DIRECTIONS
Reproduce every row below verbatim, without changing a single character.

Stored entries
◆ ◆ ◆
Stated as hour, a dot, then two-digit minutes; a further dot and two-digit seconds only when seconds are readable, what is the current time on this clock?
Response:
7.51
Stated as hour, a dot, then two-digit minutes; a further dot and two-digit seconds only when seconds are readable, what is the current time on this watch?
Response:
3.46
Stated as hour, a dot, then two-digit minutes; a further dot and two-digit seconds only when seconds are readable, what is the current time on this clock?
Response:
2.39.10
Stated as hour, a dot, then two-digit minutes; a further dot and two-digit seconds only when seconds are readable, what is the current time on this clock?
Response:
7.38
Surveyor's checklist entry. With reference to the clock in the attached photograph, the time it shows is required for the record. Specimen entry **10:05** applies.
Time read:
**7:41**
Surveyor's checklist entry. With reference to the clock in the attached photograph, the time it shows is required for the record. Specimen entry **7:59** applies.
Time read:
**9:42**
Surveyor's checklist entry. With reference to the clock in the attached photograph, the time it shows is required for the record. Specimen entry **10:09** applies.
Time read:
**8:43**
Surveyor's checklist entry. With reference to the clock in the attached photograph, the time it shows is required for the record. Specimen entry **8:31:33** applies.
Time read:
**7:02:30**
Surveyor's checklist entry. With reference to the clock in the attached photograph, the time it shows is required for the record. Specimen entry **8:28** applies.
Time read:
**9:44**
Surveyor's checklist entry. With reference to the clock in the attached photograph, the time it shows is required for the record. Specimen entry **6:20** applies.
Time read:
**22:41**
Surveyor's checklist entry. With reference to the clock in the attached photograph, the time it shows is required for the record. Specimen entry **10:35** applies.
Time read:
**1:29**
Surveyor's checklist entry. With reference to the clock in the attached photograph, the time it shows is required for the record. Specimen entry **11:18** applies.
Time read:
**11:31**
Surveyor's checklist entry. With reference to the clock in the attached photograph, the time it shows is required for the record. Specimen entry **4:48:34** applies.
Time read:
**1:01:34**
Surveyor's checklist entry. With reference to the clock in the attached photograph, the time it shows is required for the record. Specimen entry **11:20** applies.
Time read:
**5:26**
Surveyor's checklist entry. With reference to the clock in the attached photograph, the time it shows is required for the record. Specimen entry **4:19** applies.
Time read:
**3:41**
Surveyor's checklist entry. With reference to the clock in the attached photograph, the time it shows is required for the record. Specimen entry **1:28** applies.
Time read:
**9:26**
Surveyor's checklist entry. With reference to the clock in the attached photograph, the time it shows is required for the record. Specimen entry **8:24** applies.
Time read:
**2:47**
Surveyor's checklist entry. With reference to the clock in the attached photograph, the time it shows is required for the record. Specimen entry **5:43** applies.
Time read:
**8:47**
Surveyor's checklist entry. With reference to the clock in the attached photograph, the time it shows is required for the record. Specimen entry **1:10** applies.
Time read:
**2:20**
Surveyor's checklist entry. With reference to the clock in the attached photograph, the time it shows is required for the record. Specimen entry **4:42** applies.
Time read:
◆ ◆ ◆
ANSWER IN FULL
Stated as hour, a dot, then two-digit minutes; a further dot and two-digit seconds only when seconds are readable, what is the current time on this clock?
Response:
7.51
Stated as hour, a dot, then two-digit minutes; a further dot and two-digit seconds only when seconds are readable, what is the current time on this watch?
Response:
3.46
Stated as hour, a dot, then two-digit minutes; a further dot and two-digit seconds only when seconds are readable, what is the current time on this clock?
Response:
2.39.10
Stated as hour, a dot, then two-digit minutes; a further dot and two-digit seconds only when seconds are readable, what is the current time on this clock?
Response:
7.38
Surveyor's checklist entry. With reference to the clock in the attached photograph, the time it shows is required for the record. Specimen entry **10:05** applies.
Time read:
**7:41**
Surveyor's checklist entry. With reference to the clock in the attached photograph, the time it shows is required for the record. Specimen entry **7:59** applies.
Time read:
**9:42**
Surveyor's checklist entry. With reference to the clock in the attached photograph, the time it shows is required for the record. Specimen entry **10:09** applies.
Time read:
**8:43**
Surveyor's checklist entry. With reference to the clock in the attached photograph, the time it shows is required for the record. Specimen entry **8:31:33** applies.
Time read:
**7:02:30**
Surveyor's checklist entry. With reference to the clock in the attached photograph, the time it shows is required for the record. Specimen entry **8:28** applies.
Time read:
**9:44**
Surveyor's checklist entry. With reference to the clock in the attached photograph, the time it shows is required for the record. Specimen entry **6:20** applies.
Time read:
**22:41**
Surveyor's checklist entry. With reference to the clock in the attached photograph, the time it shows is required for the record. Specimen entry **10:35** applies.
Time read:
**1:29**
Surveyor's checklist entry. With reference to the clock in the attached photograph, the time it shows is required for the record. Specimen entry **11:18** applies.
Time read:
**11:31**
Surveyor's checklist entry. With reference to the clock in the attached photograph, the time it shows is required for the record. Specimen entry **4:48:34** applies.
Time read:
**1:01:34**
Surveyor's checklist entry. With reference to the clock in the attached photograph, the time it shows is required for the record. Specimen entry **11:20** applies.
Time read:
**5:26**
Surveyor's checklist entry. With reference to the clock in the attached photograph, the time it shows is required for the record. Specimen entry **4:19** applies.
Time read:
**3:41**
Surveyor's checklist entry. With reference to the clock in the attached photograph, the time it shows is required for the record. Specimen entry **1:28** applies.
Time read:
**9:26**
Surveyor's checklist entry. With reference to the clock in the attached photograph, the time it shows is required for the record. Specimen entry **8:24** applies.
Time read:
**2:47**
Surveyor's checklist entry. With reference to the clock in the attached photograph, the time it shows is required for the record. Specimen entry **5:43** applies.
Time read:
**8:47**
Surveyor's checklist entry. With reference to the clock in the attached photograph, the time it shows is required for the record. Specimen entry **1:10** applies.
Time read:
**2:20**
Surveyor's checklist entry. With reference to the clock in the attached photograph, the time it shows is required for the record. Specimen entry **4:42** applies.
Time read:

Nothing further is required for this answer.